Leveraged Lending

Evaluating the Borrower in a Leveraged Loan Transaction

As in all loans, the credit evaluation of the borrower involves a thorough understanding of the purpose and terms of the credit, the borrower’s capacity to repay, and the quality of secondary repayment sources. Proper evaluation of these fundamental elements is also critical to the proper assessment of both transactional and portfolio risk in a leveraged transaction.

Understanding the purpose of the leveraged financing is the first step in evaluating the credit. A leveraged structure often signals potential increases in expected income sources, or gains in operating efficiencies or synergies. For instance, a transaction involving the merger or acquisition of a company may contain assumptions about potential synergies from the elimination of duplicate fixed costs, tax benefits, gains in managerial and human resource skills, and enhanced revenue opportunities. Alternatively, dividend recapitalizations or stock buyouts are transactions aimed primarily at increasing investor return or guarding against outside acquisitions, and substitute debt for equity. They generally do not signal enhanced revenue or operating efficiency opportunities.

Credit structure and repayment terms are often influenced by projected earnings performance, investor and market demand, and secondary support coverage. In other words, the timing of expected cash flows, investor repayment preferences, and the existence and life of collateral support will affect repayment terms. Competitive factors arising from robust market liquidity generally create more liberal repayment structures, while tightened market liquidity may allow banks to obtain more conservative covenant and repayment requirements from borrowers.

Regardless of these market shifts, it is important to understand the borrower’s complete debt structure and contractual demands, priority levels, and repayment capacity in all market conditions. Bankers and examiners need to incorporate the entire leveraged lending structure into their loan quality analysis and to evaluate cash flows, working assets, and other collateral against all the debt they support.
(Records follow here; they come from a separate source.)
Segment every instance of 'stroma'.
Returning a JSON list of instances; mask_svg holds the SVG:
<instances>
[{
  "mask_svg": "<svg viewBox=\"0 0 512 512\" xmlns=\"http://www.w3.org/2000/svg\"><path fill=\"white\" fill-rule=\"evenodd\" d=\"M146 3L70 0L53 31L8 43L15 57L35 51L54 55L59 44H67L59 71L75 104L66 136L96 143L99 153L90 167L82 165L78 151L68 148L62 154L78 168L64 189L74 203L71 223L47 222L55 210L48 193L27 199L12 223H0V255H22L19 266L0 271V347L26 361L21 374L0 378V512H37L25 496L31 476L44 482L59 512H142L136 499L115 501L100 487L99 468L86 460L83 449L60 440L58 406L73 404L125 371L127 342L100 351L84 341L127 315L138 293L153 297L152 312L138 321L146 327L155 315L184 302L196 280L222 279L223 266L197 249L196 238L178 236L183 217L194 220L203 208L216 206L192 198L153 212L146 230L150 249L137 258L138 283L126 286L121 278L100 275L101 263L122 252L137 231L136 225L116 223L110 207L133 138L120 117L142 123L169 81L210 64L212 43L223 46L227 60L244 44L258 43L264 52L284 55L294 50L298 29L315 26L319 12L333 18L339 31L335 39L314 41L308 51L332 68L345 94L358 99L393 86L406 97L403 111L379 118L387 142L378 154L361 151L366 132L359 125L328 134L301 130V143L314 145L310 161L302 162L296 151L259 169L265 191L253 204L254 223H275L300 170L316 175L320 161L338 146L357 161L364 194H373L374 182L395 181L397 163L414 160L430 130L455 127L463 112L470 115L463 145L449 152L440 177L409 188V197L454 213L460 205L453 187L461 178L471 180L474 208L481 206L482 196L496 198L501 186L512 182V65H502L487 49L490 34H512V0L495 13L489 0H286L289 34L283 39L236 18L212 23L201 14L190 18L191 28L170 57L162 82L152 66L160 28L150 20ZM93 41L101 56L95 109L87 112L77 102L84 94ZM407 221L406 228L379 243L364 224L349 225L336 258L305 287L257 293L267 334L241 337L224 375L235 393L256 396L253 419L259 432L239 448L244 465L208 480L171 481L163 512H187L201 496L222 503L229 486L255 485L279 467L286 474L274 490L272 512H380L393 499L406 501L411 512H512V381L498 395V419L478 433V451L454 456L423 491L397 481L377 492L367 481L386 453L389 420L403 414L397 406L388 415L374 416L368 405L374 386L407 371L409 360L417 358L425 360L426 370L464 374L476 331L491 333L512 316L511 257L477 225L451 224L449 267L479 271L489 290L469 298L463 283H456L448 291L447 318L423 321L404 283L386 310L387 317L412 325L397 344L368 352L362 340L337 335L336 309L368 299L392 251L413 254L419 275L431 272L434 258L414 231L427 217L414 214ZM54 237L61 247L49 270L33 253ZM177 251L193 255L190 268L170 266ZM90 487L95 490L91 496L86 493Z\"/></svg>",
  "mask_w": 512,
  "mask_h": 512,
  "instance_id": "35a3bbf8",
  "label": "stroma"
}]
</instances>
They should analyze collateral values, advance rates, and cross-collateral and cross-default agreements within the context of repayment sources, schedules, and priorities, under both normal and stressed conditions.

The assessment of the borrower’s capacity to repay requires a thorough review of past operating performance and an understanding of the key drivers to achieve future operating projections. Cash flow sources must be weighed against cash needs on a recurring basis. Revenue and expense projections should avoid overly optimistic or unsubstantiated assumptions. The borrower’s ongoing cash needs should include provisions for all recurring charges commensurate with the business model. This includes expenditures for the maintenance of fixed assets, tax liabilities, dividend payout expectations, and realistic repayment programs.

Examiners should expect leveraged loans to have reasonable terms and be repaid within reasonable time frames. Examiners should also carefully review uses of cash by the borrower to ensure that funds anticipated to amortize debt are not used for discretionary purposes (dividends, distributions, repayment of subordinate debt, capital expenditures, etc.) at the expense of debt repayment.

Examiners should analyze the extent to which primary and secondary sources of repayment are related in order to assess both the risk of default and the risk of loss in the event of default. Special attention should be paid to loans where repayment relies on projected cash flows, profits, or asset values that exceed historical levels. Both historical and projected factors must be considered in the evaluation of expected borrower performance. These performance, repayment, and collateral value projections should be thoroughly evaluated for reasonableness and stress tested, both at loan inception and on an ongoing basis. This includes comparing actual performance with projections and identifying the reasons for significant variances.